## Your objective
The full listing, minus its pictures, should be printed again exactly as it stands.

## Data
====================

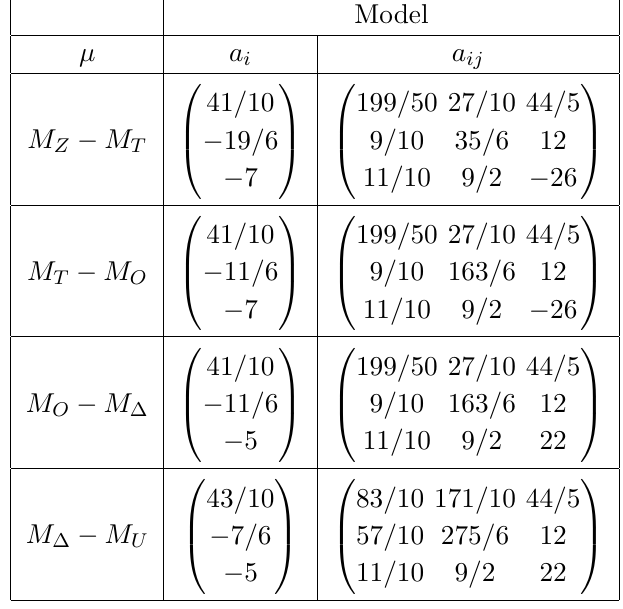
Table 3 . One-loop and two-loop beta function coe(cid:14)cients in the respective ranges of mass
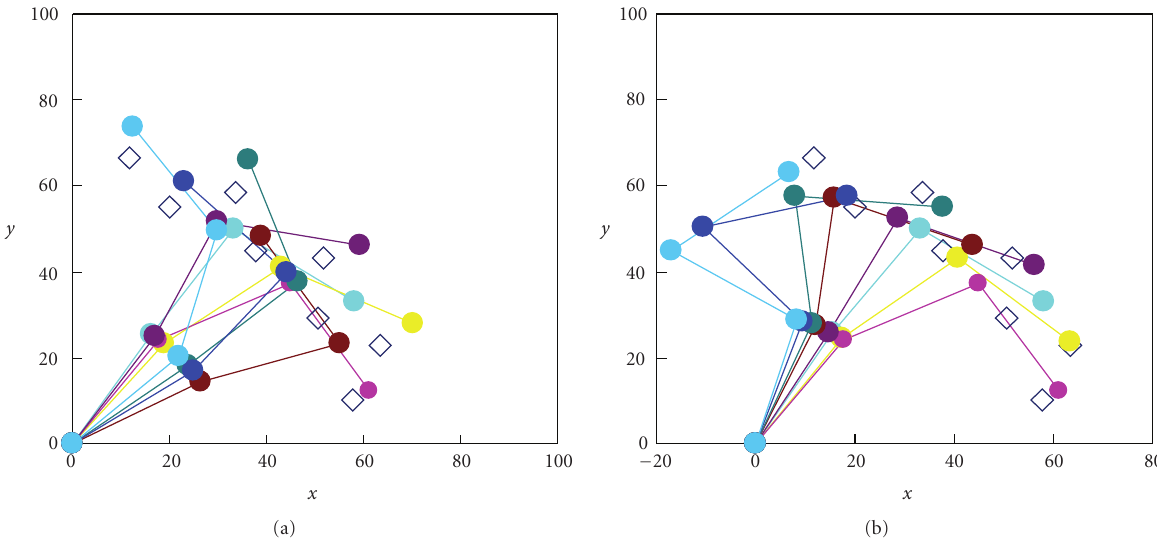
Figure 11: Graphs showing the coordinates of robot arm whose joint angles are estimated by network inversion (a) with regularization F 3 ( x ) and (b) without regularization for ill-posed problem of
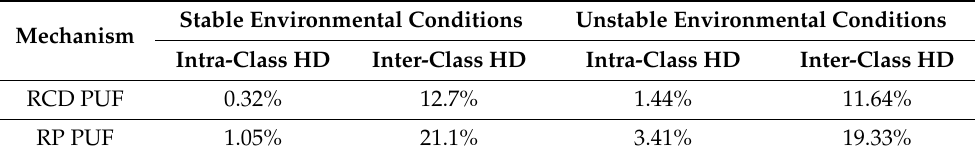
Table 3. Inter-class (HD) and intra-class HD, considering environmental conditions. Mechanism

====================

## Response area
Table 3 . One-loop and two-loop beta function coe(cid:14)cients in the respective ranges of mass
Figure 11: Graphs showing the coordinates of robot arm whose joint angles are estimated by network inversion (a) with regularization F 3 ( x ) and (b) without regularization for ill-posed problem of
Table 3. Inter-class (HD) and intra-class HD, considering environmental conditions. Mechanism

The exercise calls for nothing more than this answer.